Eeny, meeny,
miny, moe.

Get to know the wines we’re famous for.

If you don’t know your Chardy from your Savvy B, here’s a quick guide to help you learn the difference between some of the Yarra Valley’s best-loved varietals.


Chardonnay is one of the most planted grape varieties in the Yarra Valley, with distinctive flavours ranging from peachy to figgy to very lovely. (Please note these are not technical terms.)

Chardonnay has not always been highly thought of in Australia, as there was a time when this ubiquitous drop could be super buttery and rich. These days, however, winemakers have returned to the “Queen of Wine” (as it’s sometimes called) to refine their techniques and produce tight, fresh and just-a-little-bit oaky selections. (Feel free to use these terms when pretending to know what you’re talking about.)

Most Chardonnay drinkers prefer to consume within three years of the vintage. It’s a very food-friendly selection, often poured alongside seafood, light meat dishes and veggies. Complex, elegant, restrained – a well-crafted Chardy (like ours) is always a top drop.

Sauvignon Blanc

Sauvignon Blanc is widely cultivated around the world (perhaps most prevalent in NZ) with the Yarra Valley, Adelaide Hills and Margaret River some of Australia’s best-known regions for this particular grape.

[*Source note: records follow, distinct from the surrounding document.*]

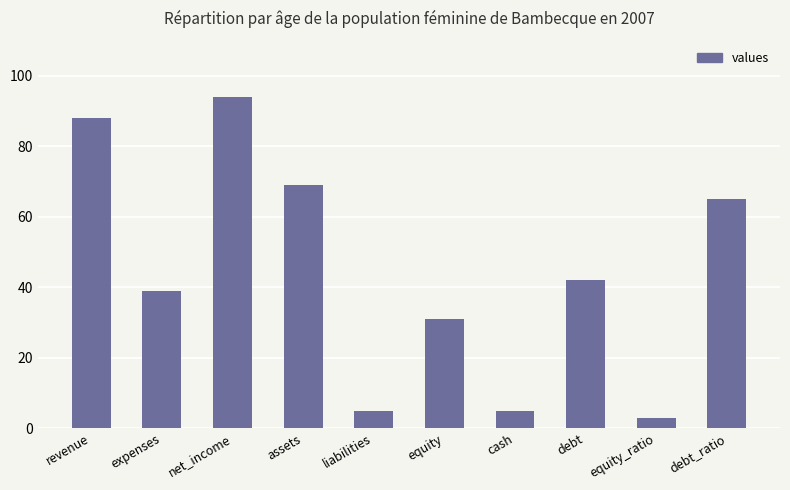

At which label is the value closest to 48?

debt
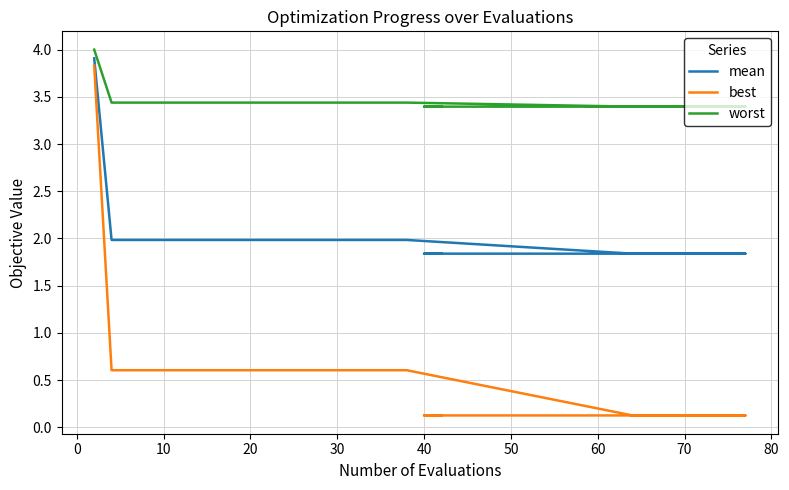

What is the approximate value of worst at 50?

3.4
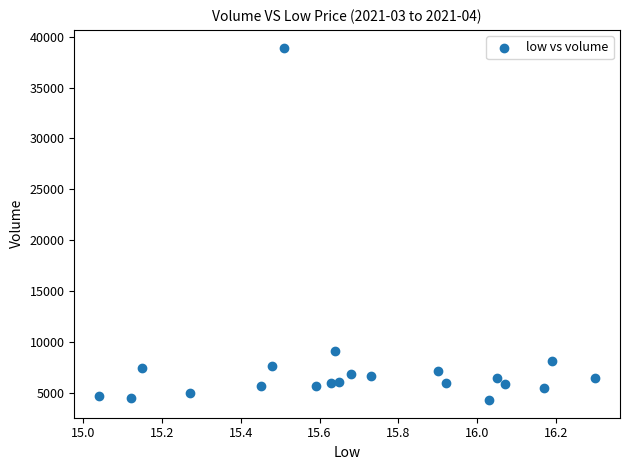

What is the range of Y values (max minus min)?

34668.3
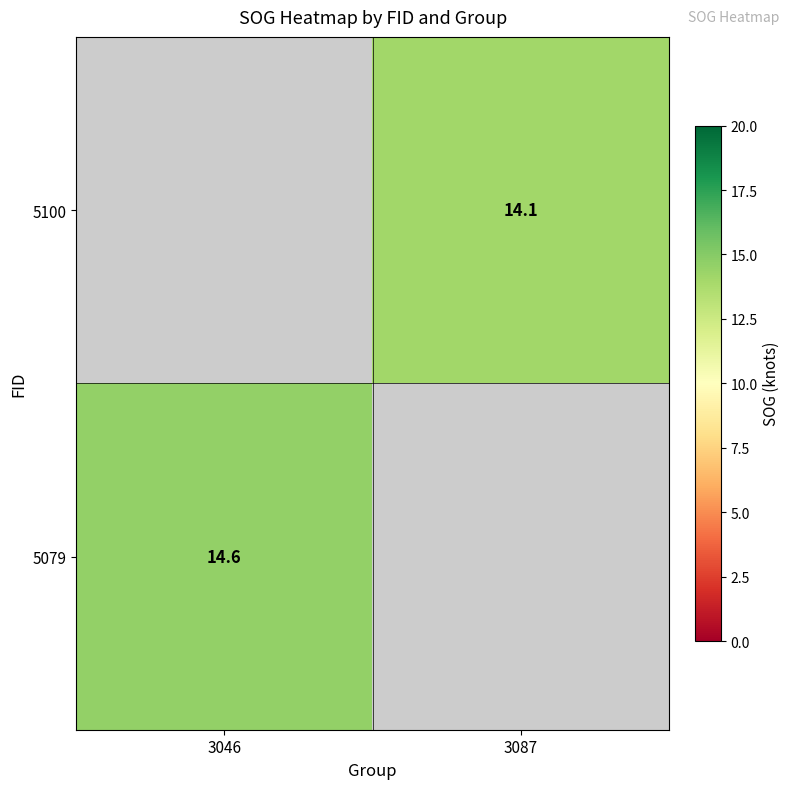

The value of 5100 at 3087 is 21.5. True or false?

False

The taste and aroma of Sauvignon Blanc is often a bit grassy, a bit herby, a bit mineral-ly (not a real word). They are usually light, crisp and refreshing. Because it’s doesn’t typically benefit from aging, these wines are often consumed relatively soon after bottling.

That’s why it’s so often served with light dishes or first courses – salads, appetizers and artisanally prepared over-stuffed and over-priced olives. With its high acidity, a good Savvy B (which, by the way, is what we offer) will make most foods taste even better – especially spicy dishes.

Clean. Vibrant. Fruity. Fun. It’s all about living, and drinking, in the now with this one.

Cabernet Sauvignon

If you like Cabernet Sauvignon now, chances are you’ll love it even more in a few months or years. This is one of the most popular wines to put in the cellar since its tannins mellow over time and allow more subtle flavours to develop.

This is a blend of two wines: Cabernet Sauvignon and Cabernet Franc, and was first created in the Bordeaux region of France. Here in Australia, it’s the Yarra Valley and Coonawarra which produces this dashing red beauty at its best.

Full-bodied with a dry finish, you can expect to taste everything from blackberries and red currants to mint and eucalyptus in a typical Cab Sav. It can be quite bold, which is why it’s often served alongside more robust dishes like steak and fatty foods.

Whatever you pair it with, and whether you drink now or later, there are always delights to be found within a well-made Cab Sav. Dive in.


They say Shiraz is Australia’s favourite red. With big fruit flavours and firm tannins, this is the feature presentation of any serious evening involving wine. This is the one you came for.

As Shiraz ages, the fruit flavours tend to become more complex – but then don’t we all? A little bit softer and smoother. (See also: us.) The Shiraz which comes from the Yarra Valley tends to be a little smoky and savoury, and more elegant than the walloping styles found in warmer climates like the Barossa.

Because of its signature go-hard-or-go-home character, a Shiraz is typically served with heavy, grilled or richly flavoured meals. Of course, there are some who say a Shiraz is a meal in itself. No argument here. And no judgement, of course.